Cluster fly season appears to have ended, it's about 30 degrees tonight and I am hoping this kills them all. My father and Cindy are in town and we have been looking at leaves like tourists saying "do you think it's peak yet?" "is this peak?" "when is peak?"... questions that I haven't really had since I stopped doing acid, honestly. We went and watched them make cheese over at Cabot, looked at books & art, stuffed animals, bug art and snowflakes in Saint Johnsbury, and nearly drove into a flock of about thirty wild turkeys. It's been a nice series of days. We had friends up again this weekend and will most likely be hosting people the next few weekends if you have been bitten by the leaf bug or just want to sit around a woodstove for a chilly autumn evening.
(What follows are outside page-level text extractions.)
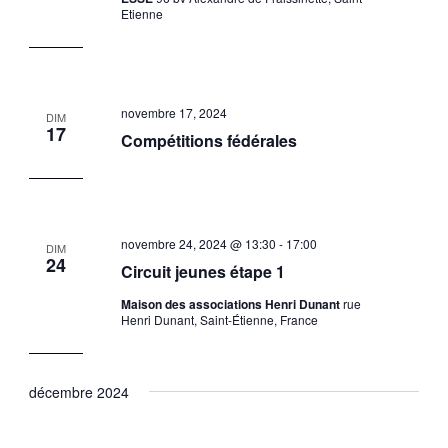
Etienne
novembre 17, 2024
DIM
17
Compétitions fédérales
novembre 24, 2024 @ 13:30
-
17:00
DIM
24
Circuit jeunes étape 1
Maison des associations Henri Dunant
rue
Henri Dunant, Saint-Étienne, France
décembre 2024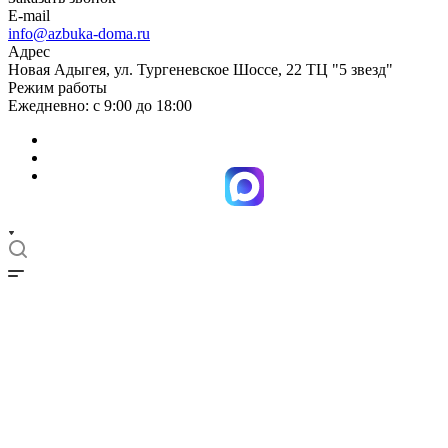
E-mail
info@azbuka-doma.ru
Адрес
Новая Адыгея, ул. Тургеневское Шоссе, 22 ТЦ "5 звезд"
Режим работы
Ежедневно: с 9:00 до 18:00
The state park nearby has a trout fishing lake with a ranch house and they need a caretaking couple. I remember what happened before when I was half of a caretaking couple, but I think it may be time to try again. My resume doesn't exactly scream "I like cooking dinner for yuppies!" but perhaps I can work on my demeanor in the meantime. Wish me luck?
§02oct02 . . . . . the seige begins
Cluster fly season started yesterday. We woke up and our windows which might have a fly or two on them in the sunny mornings were now covered with ten or twenty. Each. On the one hand, it was nice to go sit out on the deck in the morning and have the birds fly all around your head, oblivious to your presence. On the other hand, knowing that they were doing this because they were picking insects out of the air by the dozens reduced the thrill somewhat. The little sticky tape ledges that we have affixed the the front windows have become buzzing walls of death. A brief trip down memory lane tells me that the flies are a bit early this year.
Peter came by this past weekend with some venison for the grill. We were halfway through it before he mentioned that it was a deer he had killed himself [with his car] and the first one he had ever gutted and skinned himself. It was a tasty meal, and moreso because it did not have all the factory-farming associated guilt I generally feel when I eat meat. Shopping at the co-op helps, reducing my meat intake has helped, reading Wendell Berry has helped.
We have some more folks coming up this weekend to look at the leaves. If you're in the area, do drop by. My article on working for Google Answers just got published by Searcher Magazine. It's a good read, if I do say so myself.